API: thin file-serving plus two aggregation endpoints

The API stayed intentionally simple:

serve vehicles.json, arrival_times.json, stops.json, shapes.json
query SQLite for:
- /top_routes
- /top_stops in apps/api/src/main.py.

The frontend is in charge of calling this API.

Closing Thoughts: where it ended up, and what’s next

At the end of this, I basically ended up with a clean little “mini platform”:

Python ingestion of GTFS-Realtime protobuf feeds (HTTP polling) + JSON snapshot generation
A SQLite historical table for delays + simple aggregations
A small FastAPI layer to serve “current state” and “top delays”
A Leaflet + OpenStreetMap frontend that stays lightweight and does the rendering and filtering
Everything containerized with Docker / Docker Compose, so running it elsewhere is mostly “clone + docker compose up —build”

At this point, the project has two “faces”:

apps/: the real system (collector + API + frontend) that can run with Docker Compose
docs/: the GitHub Pages demo version (no backend) If I eventually decide it’s worth paying for a VPS, the deployment steps are basically what you wrote in the log (22/03/2026), but with a clearer order:

Make the API secure (SSL/HTTPS, rate limiting, CORS locked to your frontend origin)
Switch the deployed frontend from static demo data back to API calls
(i.e., replace docs/index.html with the apps/frontend/index.html version, or run a proper webserver container on the VPS)
Deploy with Docker Compose: docker compose up --build

Why the GitHub Pages demo loops (and why that’s intentional)

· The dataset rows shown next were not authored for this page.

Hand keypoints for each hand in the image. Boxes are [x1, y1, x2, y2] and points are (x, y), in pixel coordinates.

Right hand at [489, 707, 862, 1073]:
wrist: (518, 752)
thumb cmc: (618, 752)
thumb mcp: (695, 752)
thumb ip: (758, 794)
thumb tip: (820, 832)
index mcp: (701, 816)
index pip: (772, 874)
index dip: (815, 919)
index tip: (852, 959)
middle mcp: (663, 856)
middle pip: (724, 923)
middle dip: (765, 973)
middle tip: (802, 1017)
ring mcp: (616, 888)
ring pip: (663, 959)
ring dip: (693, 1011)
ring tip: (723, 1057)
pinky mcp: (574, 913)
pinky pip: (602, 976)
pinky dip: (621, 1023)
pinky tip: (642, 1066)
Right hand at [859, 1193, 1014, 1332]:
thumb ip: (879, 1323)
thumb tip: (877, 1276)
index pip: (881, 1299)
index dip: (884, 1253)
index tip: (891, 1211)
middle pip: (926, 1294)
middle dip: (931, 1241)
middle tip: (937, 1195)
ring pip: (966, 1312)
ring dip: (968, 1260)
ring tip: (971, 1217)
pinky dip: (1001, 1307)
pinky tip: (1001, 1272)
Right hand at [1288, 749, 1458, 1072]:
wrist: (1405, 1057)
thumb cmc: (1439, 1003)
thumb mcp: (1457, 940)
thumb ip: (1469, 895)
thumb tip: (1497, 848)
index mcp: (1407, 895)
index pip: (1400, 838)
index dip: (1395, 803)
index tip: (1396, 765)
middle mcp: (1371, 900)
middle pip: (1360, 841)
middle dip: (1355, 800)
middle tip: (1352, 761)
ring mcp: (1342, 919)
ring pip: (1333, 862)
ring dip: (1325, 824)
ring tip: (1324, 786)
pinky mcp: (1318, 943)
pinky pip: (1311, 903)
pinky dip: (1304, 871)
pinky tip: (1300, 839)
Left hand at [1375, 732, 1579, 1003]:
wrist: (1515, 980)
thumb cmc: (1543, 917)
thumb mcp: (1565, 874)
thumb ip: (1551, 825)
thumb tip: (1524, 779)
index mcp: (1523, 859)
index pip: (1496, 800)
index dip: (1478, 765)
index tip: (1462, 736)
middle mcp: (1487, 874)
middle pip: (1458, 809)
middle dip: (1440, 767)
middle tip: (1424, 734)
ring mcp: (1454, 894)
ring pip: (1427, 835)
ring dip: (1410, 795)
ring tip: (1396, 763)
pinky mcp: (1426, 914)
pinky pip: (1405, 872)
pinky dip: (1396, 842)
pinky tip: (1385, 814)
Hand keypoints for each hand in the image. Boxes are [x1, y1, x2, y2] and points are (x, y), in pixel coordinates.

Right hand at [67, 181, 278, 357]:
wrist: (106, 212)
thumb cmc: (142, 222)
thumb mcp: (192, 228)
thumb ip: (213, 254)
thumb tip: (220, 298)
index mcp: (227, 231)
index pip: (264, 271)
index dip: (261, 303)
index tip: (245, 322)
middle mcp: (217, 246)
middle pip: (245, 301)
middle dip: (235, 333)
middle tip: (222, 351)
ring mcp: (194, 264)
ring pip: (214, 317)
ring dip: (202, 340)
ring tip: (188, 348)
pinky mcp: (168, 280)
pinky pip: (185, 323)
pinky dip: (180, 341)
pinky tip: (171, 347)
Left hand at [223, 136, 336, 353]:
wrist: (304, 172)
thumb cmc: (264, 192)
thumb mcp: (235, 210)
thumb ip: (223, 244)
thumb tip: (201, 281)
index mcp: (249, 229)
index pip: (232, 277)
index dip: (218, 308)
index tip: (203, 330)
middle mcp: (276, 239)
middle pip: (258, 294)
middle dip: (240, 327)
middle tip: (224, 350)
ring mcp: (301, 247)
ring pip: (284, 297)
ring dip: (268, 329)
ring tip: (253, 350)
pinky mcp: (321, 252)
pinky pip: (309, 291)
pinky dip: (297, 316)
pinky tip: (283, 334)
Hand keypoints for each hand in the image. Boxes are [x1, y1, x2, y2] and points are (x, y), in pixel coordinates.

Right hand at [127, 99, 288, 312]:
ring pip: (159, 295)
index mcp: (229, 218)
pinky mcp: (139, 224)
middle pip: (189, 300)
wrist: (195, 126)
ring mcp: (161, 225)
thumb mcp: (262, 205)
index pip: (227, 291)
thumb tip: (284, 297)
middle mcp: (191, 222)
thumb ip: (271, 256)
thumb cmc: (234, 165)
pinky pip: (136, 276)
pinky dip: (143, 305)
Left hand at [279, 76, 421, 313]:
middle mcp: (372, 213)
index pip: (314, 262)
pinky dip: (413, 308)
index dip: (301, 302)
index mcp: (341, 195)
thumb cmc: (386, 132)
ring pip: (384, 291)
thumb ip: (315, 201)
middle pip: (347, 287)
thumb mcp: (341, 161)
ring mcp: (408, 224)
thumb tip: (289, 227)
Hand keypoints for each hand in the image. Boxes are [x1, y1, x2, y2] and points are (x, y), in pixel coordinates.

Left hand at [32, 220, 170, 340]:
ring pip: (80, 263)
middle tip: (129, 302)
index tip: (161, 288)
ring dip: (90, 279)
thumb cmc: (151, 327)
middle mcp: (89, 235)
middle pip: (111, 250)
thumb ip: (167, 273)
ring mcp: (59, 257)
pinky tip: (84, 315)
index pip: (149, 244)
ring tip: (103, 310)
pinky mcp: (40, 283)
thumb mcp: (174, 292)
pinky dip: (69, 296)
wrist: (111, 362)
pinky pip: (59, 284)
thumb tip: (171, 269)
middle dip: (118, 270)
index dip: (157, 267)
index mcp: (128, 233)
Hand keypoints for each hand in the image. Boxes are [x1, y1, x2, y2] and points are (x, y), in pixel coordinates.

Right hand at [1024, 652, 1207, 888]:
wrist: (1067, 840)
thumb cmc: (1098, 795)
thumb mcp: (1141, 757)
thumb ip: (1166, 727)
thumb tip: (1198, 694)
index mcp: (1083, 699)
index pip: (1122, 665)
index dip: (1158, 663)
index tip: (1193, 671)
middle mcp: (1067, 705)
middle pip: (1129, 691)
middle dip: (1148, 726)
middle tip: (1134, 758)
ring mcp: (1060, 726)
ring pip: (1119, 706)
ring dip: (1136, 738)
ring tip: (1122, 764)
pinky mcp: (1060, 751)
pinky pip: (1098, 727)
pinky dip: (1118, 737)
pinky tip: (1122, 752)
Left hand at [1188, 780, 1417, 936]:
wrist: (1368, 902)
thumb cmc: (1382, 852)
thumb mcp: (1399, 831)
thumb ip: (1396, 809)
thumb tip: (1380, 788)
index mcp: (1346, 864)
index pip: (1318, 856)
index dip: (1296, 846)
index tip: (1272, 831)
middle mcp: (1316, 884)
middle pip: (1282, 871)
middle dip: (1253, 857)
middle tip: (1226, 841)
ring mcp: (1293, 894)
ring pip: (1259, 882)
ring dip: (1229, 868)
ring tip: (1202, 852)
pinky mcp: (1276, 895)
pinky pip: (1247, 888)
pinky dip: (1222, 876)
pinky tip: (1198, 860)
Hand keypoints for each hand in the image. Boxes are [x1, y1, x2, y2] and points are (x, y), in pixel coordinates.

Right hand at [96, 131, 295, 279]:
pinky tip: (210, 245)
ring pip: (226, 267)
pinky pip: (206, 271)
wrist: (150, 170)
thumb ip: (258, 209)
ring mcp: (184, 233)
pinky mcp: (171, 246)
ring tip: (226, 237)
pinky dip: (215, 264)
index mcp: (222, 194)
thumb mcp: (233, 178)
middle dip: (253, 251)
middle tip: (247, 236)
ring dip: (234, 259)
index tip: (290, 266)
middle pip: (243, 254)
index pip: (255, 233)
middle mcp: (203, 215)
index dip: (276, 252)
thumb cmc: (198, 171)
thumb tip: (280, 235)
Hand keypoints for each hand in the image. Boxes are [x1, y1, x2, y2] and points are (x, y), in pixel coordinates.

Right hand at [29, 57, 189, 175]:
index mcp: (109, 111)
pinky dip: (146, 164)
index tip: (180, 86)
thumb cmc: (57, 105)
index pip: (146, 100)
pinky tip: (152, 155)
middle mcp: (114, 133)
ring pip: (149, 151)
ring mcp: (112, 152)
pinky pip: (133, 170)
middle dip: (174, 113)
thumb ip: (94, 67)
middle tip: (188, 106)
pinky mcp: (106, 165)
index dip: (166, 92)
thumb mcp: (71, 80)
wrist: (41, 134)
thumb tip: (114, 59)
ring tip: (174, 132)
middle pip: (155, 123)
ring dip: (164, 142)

GitHub Pages can only host static files—no Python collector, no FastAPI, no SQLite queries. But the dashboard is mostly “read JSON, draw map, refresh vehicles”. So instead of paying for a VPS just for this project what I did was:

Run a special script (apps/collector/src/collector/collector_compile.py) to record 41 snapshots of vehicles and arrival times
Make docs/index.html load:
- static: docs/data/stops.json, docs/data/shapes.json, docs/data/top_routes.json, docs/data/top_stops.json once
- “realtime”: every 40 seconds, increment frame number 0→40, then wrap to 0 That’s the “loop”: it’s not live data—it’s a prerecorded reel that makes the page feel realtime while staying fully static.